9:30 AM. The U.S. Court of Appeals (DCCir) will hear oral argument in James A. Kay v. FCC, No. 02-1175. This is a case pertaining to the finder's preference rule, 47 C.F.R. § 90.173(k)(2)(1992). See, FCC brief [pages in PDF]. Judges Edwards, Sentelle and Randolph will preside. Location: Prettyman Courthouse, 333 Constitution Ave., NW.

10:00 AM. The U.S. Court of Appeals (FedCir), Panel A, will hear oral argument in Designing Health v. Erasmus (No. 03-1438), Northpoint Technology, Ltd v. MDS America, Inc. (No. 04-1249), and Taylor v. DaimlerChrysler (No. 04-1319). The Northpoint Technology case is an appeal from the U.S. District Court (SDFl) involving claims infringement of patents pertaining to use of DBS spectrum for terrestrial wireless services. See, FedCir calendar. Location: Courtroom 402, 717 Madison Place, NW.
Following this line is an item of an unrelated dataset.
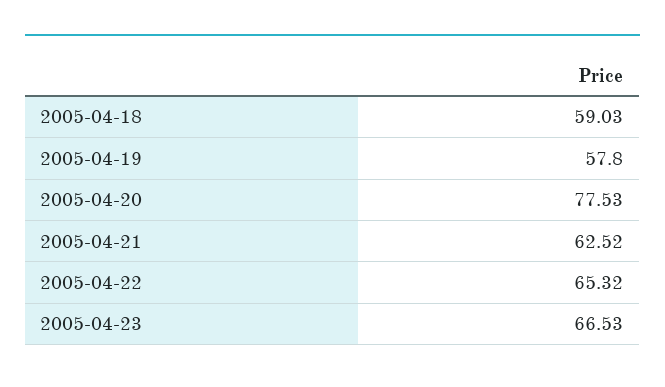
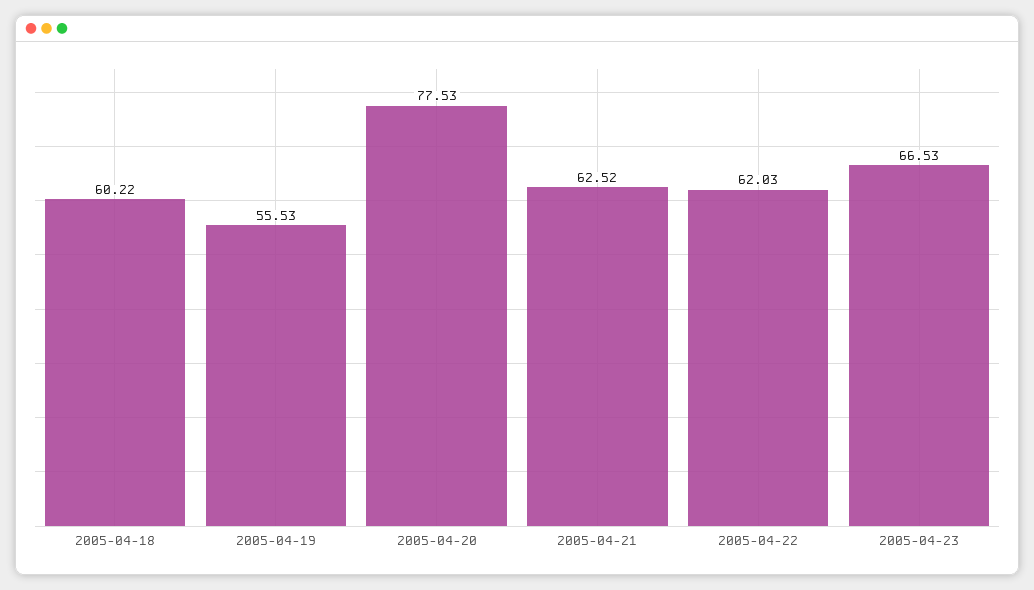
2005-04-18: 59.03 -> 60.22
2005-04-19: 57.8 -> 55.53
2005-04-22: 65.32 -> 62.03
10:00 AM. The U.S. Court of Appeals (FedCir), Panel B, will hear oral argument in ISCO International v. Concuctus, Inc. (No. 04-1007) and Bellehumeur v. Bonnett (No. 04-1258). See, FedCir calendar. Location: Courtroom 203, 717 Madison Place, NW.

Deadline to submit comments in response to the notice of proposed rulemaking by the Department of Defense (DOD), General Services Administration (GSA), and National Aeronautics and Space Administration (NASA) regarding telecommuting by federal contractors. See, notice in the Federal Register, October 5, 2004, Vol. 69, No.192, at Pages 59701 - 59702.
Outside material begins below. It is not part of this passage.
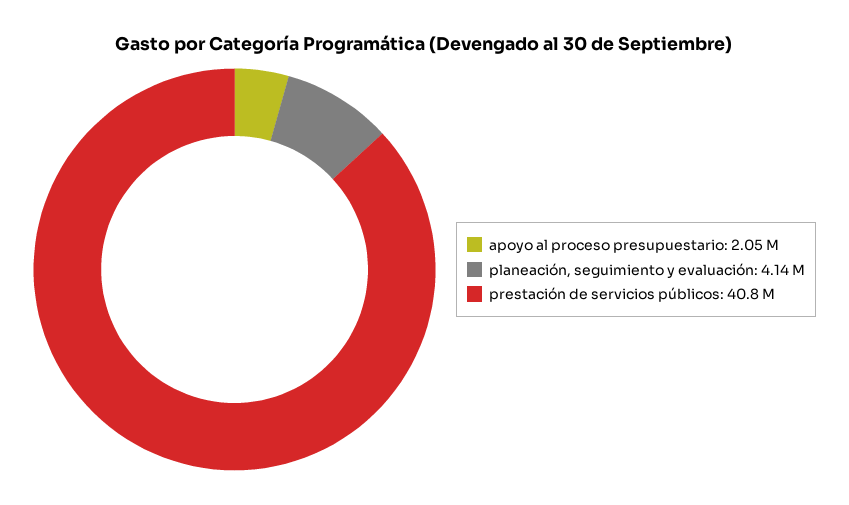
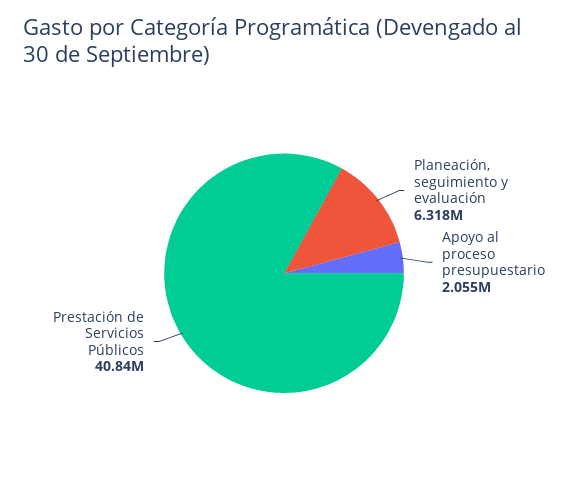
planeación, seguimiento y evaluación: 4140000 -> 6318000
Greenspan Discusses Role of Intellectual Property in Trade

11/19. Federal Reserve Board (FRB) Chairman Alan Greenspan gave a speech in Frankfurt, Germany on financial policy and currencies. However, he also referenced the role of intellectual property in trade and globalization.
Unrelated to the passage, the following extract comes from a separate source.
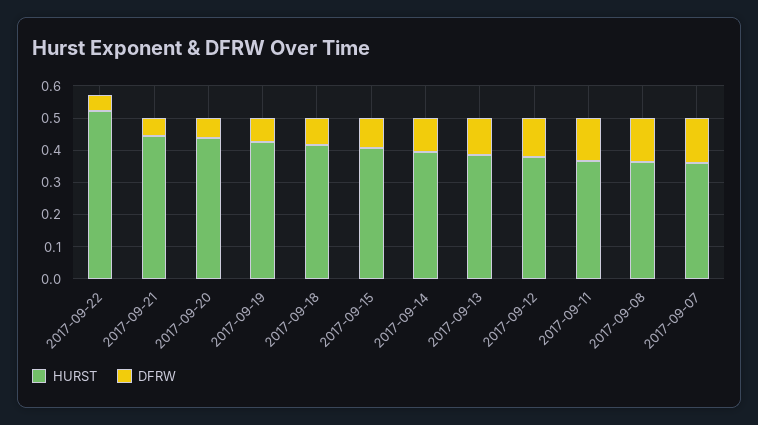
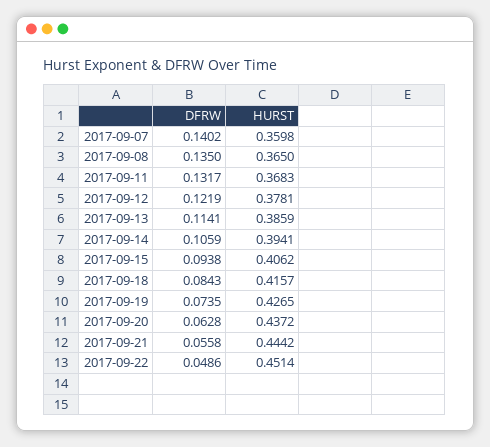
HURST, 2017-09-22: 0.525 -> 0.4514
He said that "globalization of trade in goods, services, and assets continues to move forward at an impressive pace, despite some indications of increased resistance to that process and the evident difficulties in completing the Doha Round. The volume of trade relative to world gross domestic product has been rising for decades, largely because of decreasing transportation costs and lowered trade barriers. The increasing shift of world GDP toward items with greater conceptual content has further facilitated increased trade because ideas and services tend to move across borders with greater ease and speed than goods."

Greenspan tends not to use the phrase "intellectual property", preferring instead "conceptual products". See, Greenspan's April 4, 2003, speech titled "Market Economies and Rule of Law", and story titled "Greenspan Addresses Intellectual Property Laws" in TLJ Daily E-Mail Alert No. 638, April 7, 2003. See also, Greenspan's speech of February 27, 2004, and story "Greenspan Discusses Property Rights in Conceptual Products" in TLJ Daily E-Mail Alert No. 846, March 1, 2004.

People and Appointments

11/23. CompTel/ASCENT announced that Russell Frisby will step down as CEO in 2005, remaining until a successor is found. See, release.

More News

11/23. The Federal Communications Commission (FCC) released its Report and Order and Further Notice of Proposed Rulemaking (FNPRM) [54 pages in PDF] regarding the children's programming obligations of digital television broadcasters. The FCC announced, but did not release, this item at its meeting back on September 9, 2004. This item is FCC 04-221 in MM Docket 00-167. It states that comments are due by March 1, 2004, and that reply comments are due by April 1, 2004. See, story titled "FCC Adopts Report and Order Re Children's Programming Obligations of DTV Broadcasters" in TLJ Daily E-Mail Alert No. 975, September 13, 2004.

11/19. The U.S. Court of Appeals (FedCir) issued its opinion [11 pages in PDF] in Catalina Marketing International v., a patent case in which the Court of Appeals affirmed the District Court's claim construction and dismissal. Catalina Marketing International, Inc. owns U.S. Patent No. 4,674,041 titled "Method and Apparatus for Controlling the Distribution of Coupons.", Inc. operates a web site that uses inputted user demographic information to target coupon offers for various products to potential customers. Catalina filed a complaint in U.S. District Court (NDIll) against Coolsavings alleging patent infringement. The District Court dismissed the complaint following construction of the claim. Catalina appealed.